-- SUPPLIED RECORDS follows --

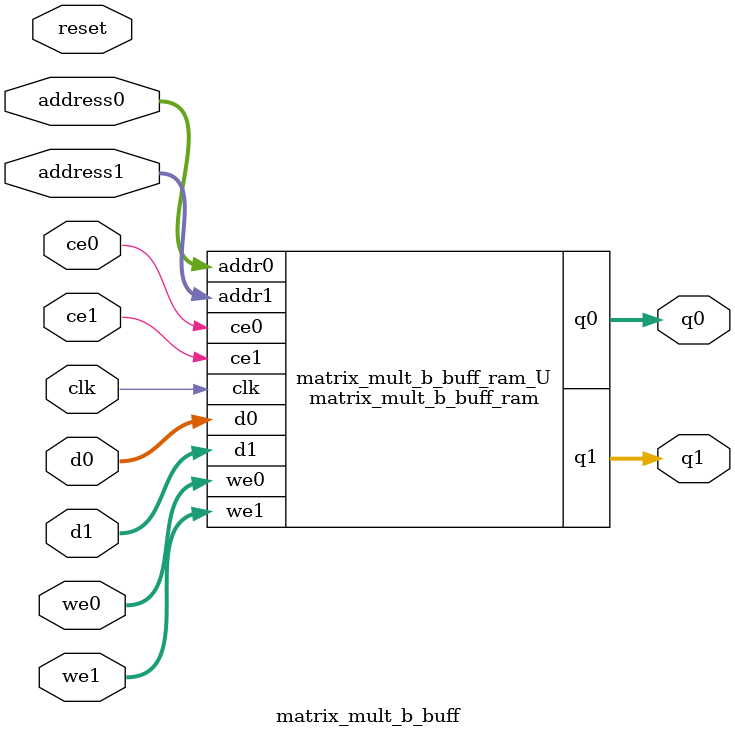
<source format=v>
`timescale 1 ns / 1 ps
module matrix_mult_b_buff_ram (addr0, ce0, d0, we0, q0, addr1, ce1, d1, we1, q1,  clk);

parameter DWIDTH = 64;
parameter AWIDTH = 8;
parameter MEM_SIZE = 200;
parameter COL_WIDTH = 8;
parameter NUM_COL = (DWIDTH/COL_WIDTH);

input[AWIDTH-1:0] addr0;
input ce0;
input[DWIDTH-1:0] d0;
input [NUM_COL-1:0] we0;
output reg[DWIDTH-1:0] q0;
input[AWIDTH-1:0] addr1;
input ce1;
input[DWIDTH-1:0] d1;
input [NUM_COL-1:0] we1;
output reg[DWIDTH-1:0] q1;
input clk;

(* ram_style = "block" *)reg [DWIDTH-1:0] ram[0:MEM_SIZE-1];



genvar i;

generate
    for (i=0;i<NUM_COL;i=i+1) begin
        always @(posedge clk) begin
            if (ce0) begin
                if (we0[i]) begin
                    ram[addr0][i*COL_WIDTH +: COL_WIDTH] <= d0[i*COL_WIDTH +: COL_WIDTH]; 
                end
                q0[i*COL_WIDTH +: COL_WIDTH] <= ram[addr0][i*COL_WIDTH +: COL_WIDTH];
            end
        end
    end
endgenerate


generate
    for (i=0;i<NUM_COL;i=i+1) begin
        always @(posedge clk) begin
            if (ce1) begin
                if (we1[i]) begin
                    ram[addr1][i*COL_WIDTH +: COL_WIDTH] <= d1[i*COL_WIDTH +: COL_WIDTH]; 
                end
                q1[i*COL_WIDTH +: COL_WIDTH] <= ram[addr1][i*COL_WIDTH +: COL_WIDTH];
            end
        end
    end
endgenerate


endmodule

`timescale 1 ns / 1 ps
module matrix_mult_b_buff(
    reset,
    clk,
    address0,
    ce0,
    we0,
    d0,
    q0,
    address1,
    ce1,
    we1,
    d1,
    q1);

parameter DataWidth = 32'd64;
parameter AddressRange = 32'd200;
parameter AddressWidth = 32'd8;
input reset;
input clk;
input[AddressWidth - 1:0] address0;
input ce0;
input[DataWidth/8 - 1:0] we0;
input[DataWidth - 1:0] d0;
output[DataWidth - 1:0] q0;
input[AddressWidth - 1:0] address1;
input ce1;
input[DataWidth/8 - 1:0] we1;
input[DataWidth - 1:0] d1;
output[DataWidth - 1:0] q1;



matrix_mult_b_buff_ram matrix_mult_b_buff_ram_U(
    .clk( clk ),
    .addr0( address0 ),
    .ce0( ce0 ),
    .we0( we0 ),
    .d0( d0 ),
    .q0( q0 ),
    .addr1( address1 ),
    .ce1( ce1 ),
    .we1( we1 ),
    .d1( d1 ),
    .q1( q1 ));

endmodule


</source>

-- SUPPLIED RECORDS concluded --

TASK DESCRIPTION — Although the records contain pictures, the copy should hold only their text, reproduced exactly.

SOLUTION TO THIS EXERCISE —
<source format=v>
`timescale 1 ns / 1 ps
module matrix_mult_b_buff_ram (addr0, ce0, d0, we0, q0, addr1, ce1, d1, we1, q1,  clk);

parameter DWIDTH = 64;
parameter AWIDTH = 8;
parameter MEM_SIZE = 200;
parameter COL_WIDTH = 8;
parameter NUM_COL = (DWIDTH/COL_WIDTH);

input[AWIDTH-1:0] addr0;
input ce0;
input[DWIDTH-1:0] d0;
input [NUM_COL-1:0] we0;
output reg[DWIDTH-1:0] q0;
input[AWIDTH-1:0] addr1;
input ce1;
input[DWIDTH-1:0] d1;
input [NUM_COL-1:0] we1;
output reg[DWIDTH-1:0] q1;
input clk;

(* ram_style = "block" *)reg [DWIDTH-1:0] ram[0:MEM_SIZE-1];



genvar i;

generate
    for (i=0;i<NUM_COL;i=i+1) begin
        always @(posedge clk) begin
            if (ce0) begin
                if (we0[i]) begin
                    ram[addr0][i*COL_WIDTH +: COL_WIDTH] <= d0[i*COL_WIDTH +: COL_WIDTH]; 
                end
                q0[i*COL_WIDTH +: COL_WIDTH] <= ram[addr0][i*COL_WIDTH +: COL_WIDTH];
            end
        end
    end
endgenerate


generate
    for (i=0;i<NUM_COL;i=i+1) begin
        always @(posedge clk) begin
            if (ce1) begin
                if (we1[i]) begin
                    ram[addr1][i*COL_WIDTH +: COL_WIDTH] <= d1[i*COL_WIDTH +: COL_WIDTH]; 
                end
                q1[i*COL_WIDTH +: COL_WIDTH] <= ram[addr1][i*COL_WIDTH +: COL_WIDTH];
            end
        end
    end
endgenerate


endmodule

`timescale 1 ns / 1 ps
module matrix_mult_b_buff(
    reset,
    clk,
    address0,
    ce0,
    we0,
    d0,
    q0,
    address1,
    ce1,
    we1,
    d1,
    q1);

parameter DataWidth = 32'd64;
parameter AddressRange = 32'd200;
parameter AddressWidth = 32'd8;
input reset;
input clk;
input[AddressWidth - 1:0] address0;
input ce0;
input[DataWidth/8 - 1:0] we0;
input[DataWidth - 1:0] d0;
output[DataWidth - 1:0] q0;
input[AddressWidth - 1:0] address1;
input ce1;
input[DataWidth/8 - 1:0] we1;
input[DataWidth - 1:0] d1;
output[DataWidth - 1:0] q1;



matrix_mult_b_buff_ram matrix_mult_b_buff_ram_U(
    .clk( clk ),
    .addr0( address0 ),
    .ce0( ce0 ),
    .we0( we0 ),
    .d0( d0 ),
    .q0( q0 ),
    .addr1( address1 ),
    .ce1( ce1 ),
    .we1( we1 ),
    .d1( d1 ),
    .q1( q1 ));

endmodule


</source>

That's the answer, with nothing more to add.